Rahul – Page 6 – Searching for divine code

HSAIL specs released!

HSA Foundation finally released the Programmer’s Reference Manual for HSA IL (HSAIL). So what is HSAIL and why should you care about it? Well AMD and HSA Foundation have been talking about Heterogeneous System Architecture or HSA. HSAIL is one of the building blocks of HSA. Salient features of HSAIL are:

HSAIL is a portable low-level pseudo assembly language for heterogeneous systems. HSAIL is not intended to be the real instruction set architecture (ISA) of any hardware. Instead, the hardware vendor will provide a compiler that will convert HSAIL to the actual ISA. For example, AMD will provide a driver to compile HSAIL to future AMD APUs.
A regular programmer will never need to read/write HSAIL. Instead, it is intended as a code generation target for high level compilers. For example, you may have a C++ AMP or some sort of a Python compiler that generates HSAIL and then the hardware vendor’s driver will compiler HSAIL to the hardware.
HSAIL is a very cleanly designed language. Compiling HSAIL to native code should be very fast in most cases.
HSAIL is a very flexible language. Any GPU implementing HSAIL will have very advanced capabilities, far beyond current standards such as OpenCL 1.2. For example, HSAIL allows GPU kernels to enqueue calls to further GPU kernels without CPU intervention. Function pointers (and hence C++ virtual functions) are supported.

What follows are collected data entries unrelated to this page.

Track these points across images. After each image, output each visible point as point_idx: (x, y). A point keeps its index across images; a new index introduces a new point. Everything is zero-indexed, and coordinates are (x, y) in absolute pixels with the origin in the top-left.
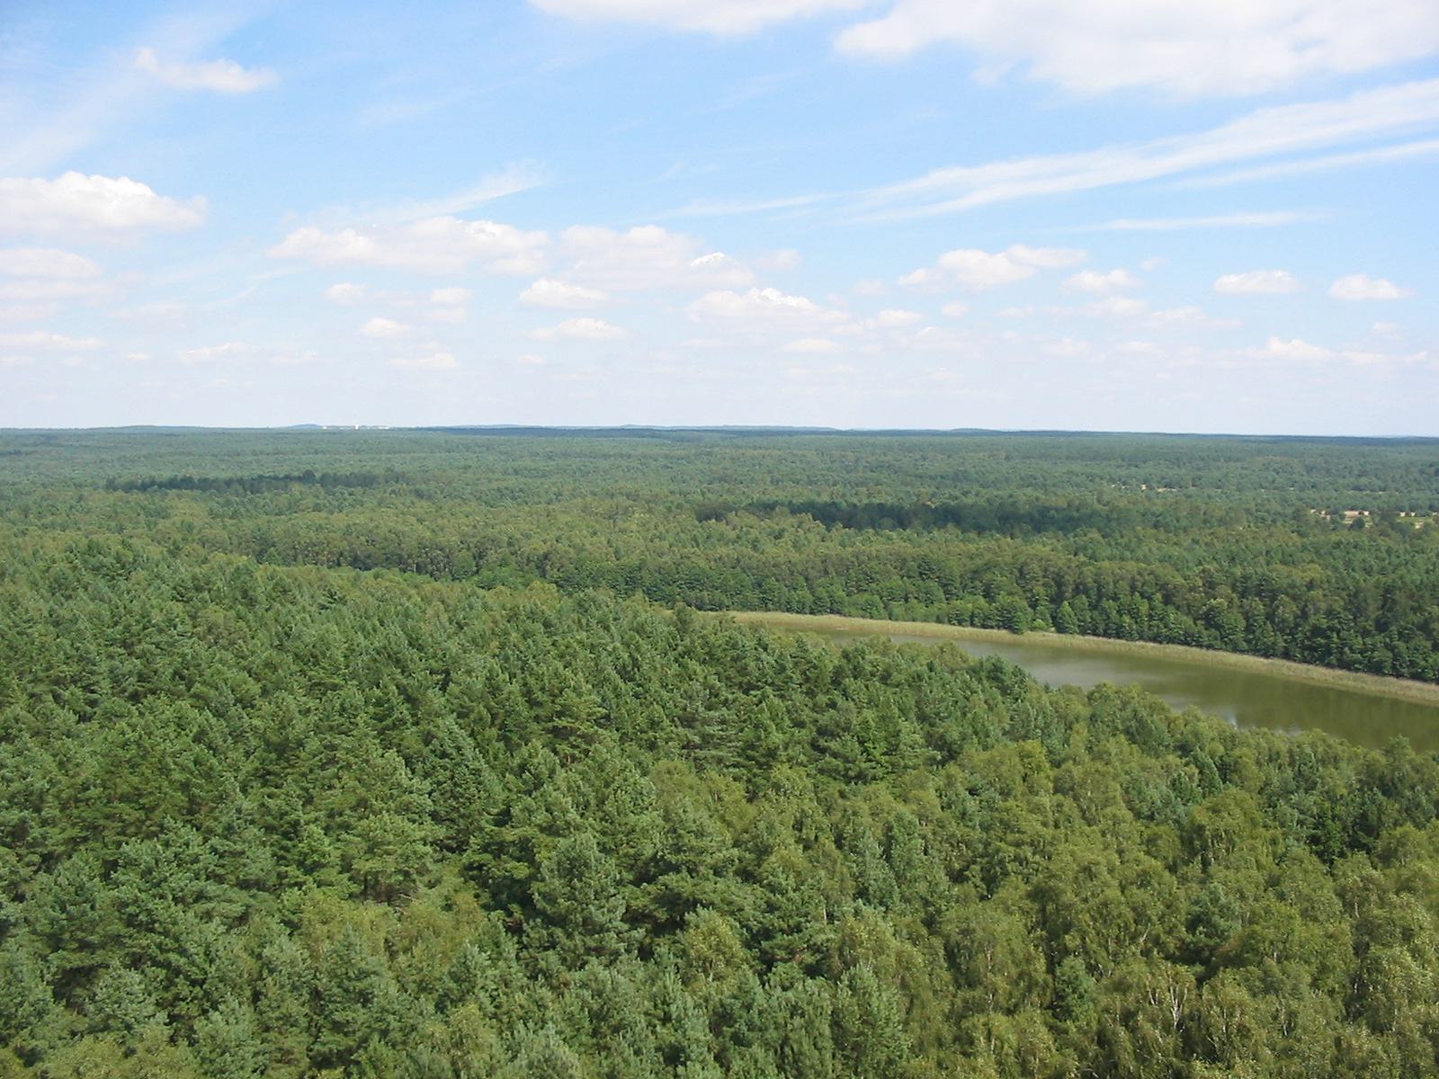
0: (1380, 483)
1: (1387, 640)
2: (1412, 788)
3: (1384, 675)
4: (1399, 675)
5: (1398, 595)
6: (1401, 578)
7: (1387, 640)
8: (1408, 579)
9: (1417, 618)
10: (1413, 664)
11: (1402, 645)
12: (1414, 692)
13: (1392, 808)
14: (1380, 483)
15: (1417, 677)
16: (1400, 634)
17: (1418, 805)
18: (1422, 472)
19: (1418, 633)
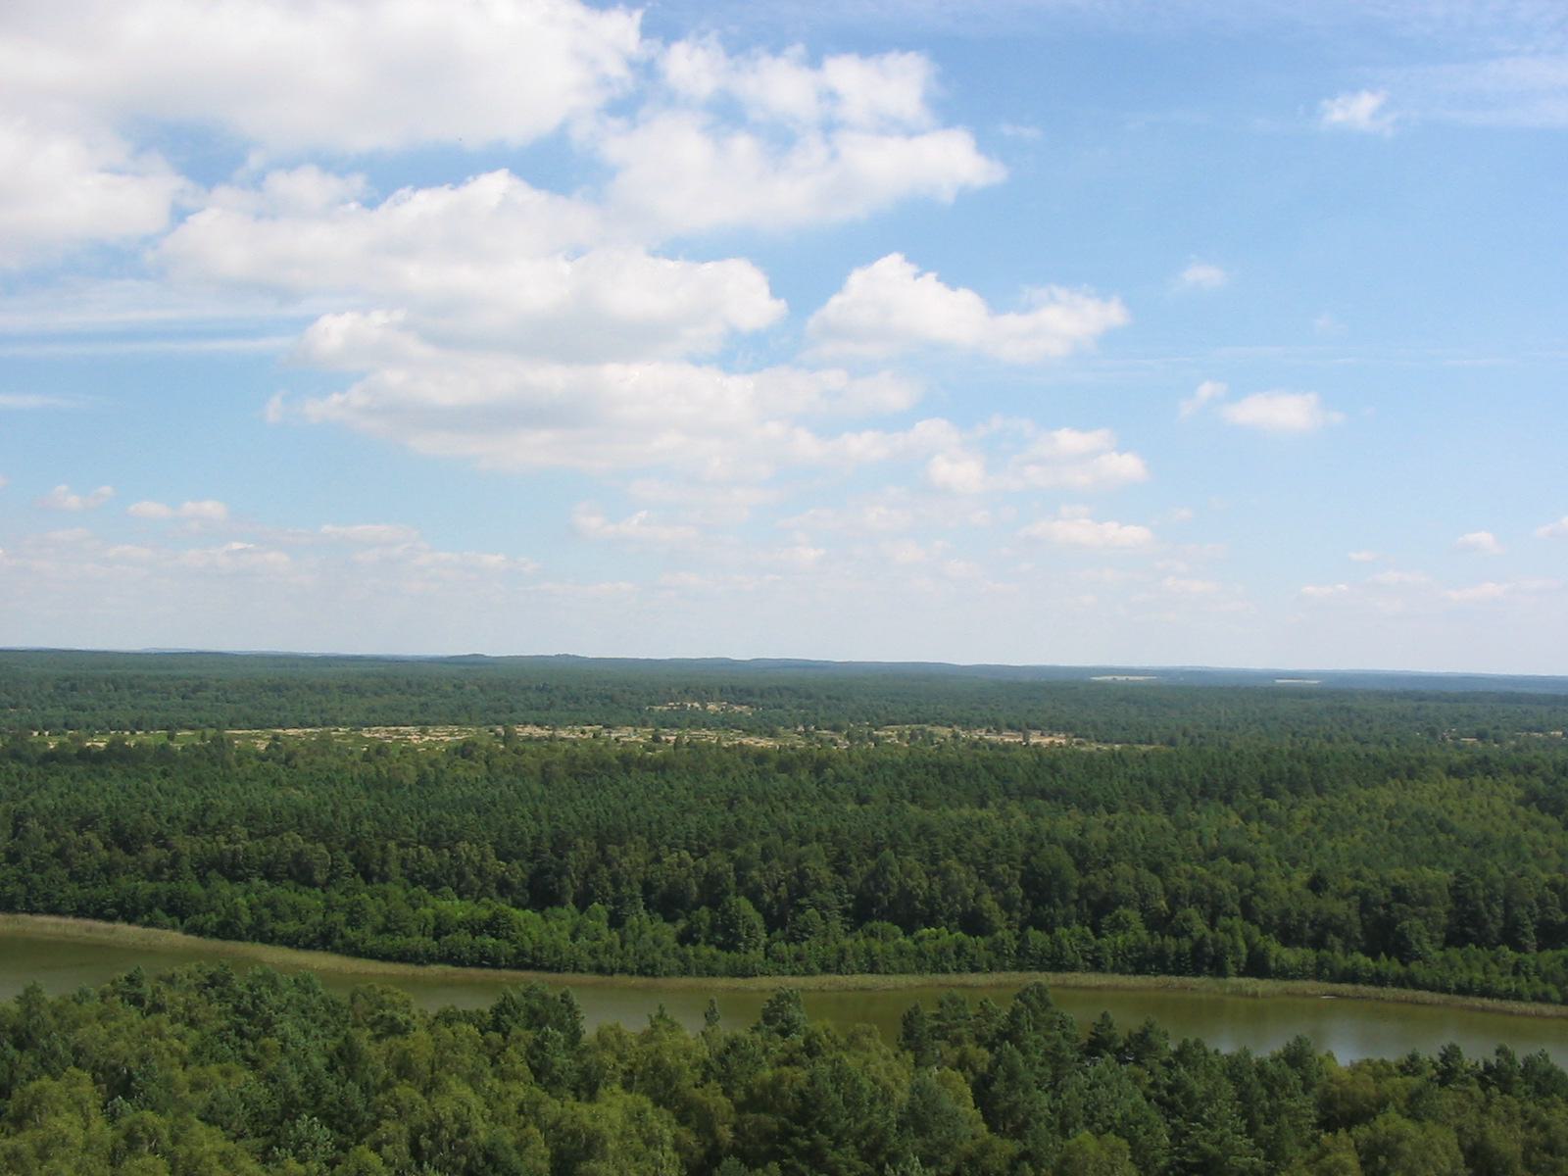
0: (9, 699)
1: (20, 873)
2: (48, 1036)
3: (17, 912)
4: (33, 912)
5: (32, 824)
6: (32, 804)
7: (20, 873)
8: (40, 805)
9: (52, 846)
10: (47, 897)
11: (36, 877)
12: (49, 929)
13: (27, 1060)
14: (9, 699)
15: (54, 911)
16: (33, 863)
17: (54, 1054)
18: (57, 687)
19: (55, 860)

HSA-enabled systems will implement unified memory space for both CPU and GPU. Combined with the flexible execution model defined by HSAIL, I am very excited by the prospects of HSA enabled products such as the Kaveri APU. I am working on a more detailed writeup about HSA and will post it soon.

Double precision on GPGPU APIs

Many scientific computations are done in double precision floating-point (i.e. fp64). Support for fp64 varies between GPU architectures as well as GPGPU APIs. Here I just recap the capabilities of various APIs, assuming the hardware support is present:

1. CUDA: Full support for fp64 including exponentials, trigonometry etc.

2. OpenCL: Full support for fp64, similar to CUDA

3. OpenGL: An extension called gpu_shader_fp64 is available but it only supports basics like addition, multiplication and divison. Does not support exponentials, trigonometry etc.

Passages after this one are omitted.